▸ RECORDS FOR THIS TASK:
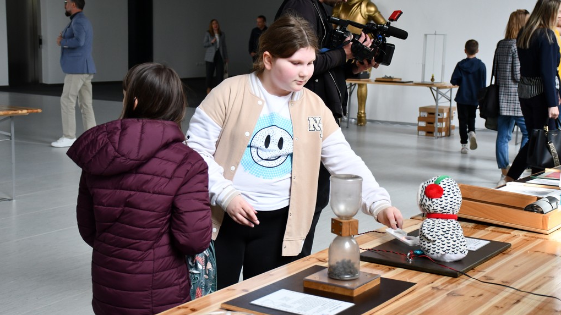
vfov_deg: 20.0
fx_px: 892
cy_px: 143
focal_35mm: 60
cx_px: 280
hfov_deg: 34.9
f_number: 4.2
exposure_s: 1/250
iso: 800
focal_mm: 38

--

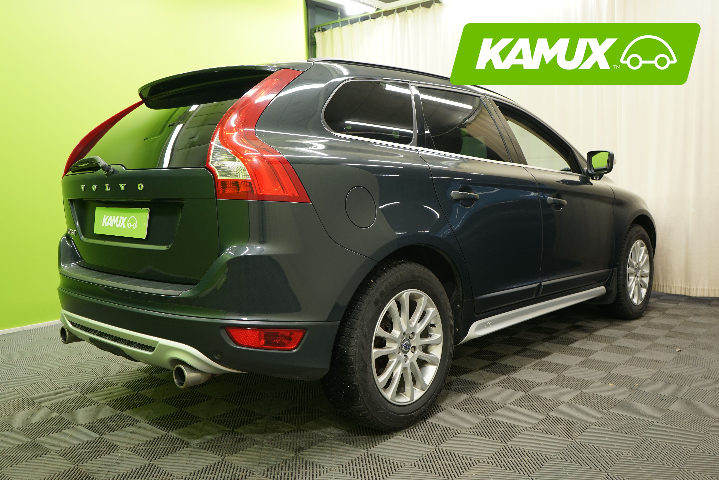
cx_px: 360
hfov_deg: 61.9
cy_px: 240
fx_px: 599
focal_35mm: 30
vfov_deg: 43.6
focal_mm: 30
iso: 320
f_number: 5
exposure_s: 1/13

▸ EXERCISE DIRECTIONS: Within the material above, transcribe exactly the lines that run from the line holding "focal_35mm: 60" through the line holding "focal_mm: 38".

▸ TASK RESPONSE:
focal_35mm: 60
cx_px: 280
hfov_deg: 34.9
f_number: 4.2
exposure_s: 1/250
iso: 800
focal_mm: 38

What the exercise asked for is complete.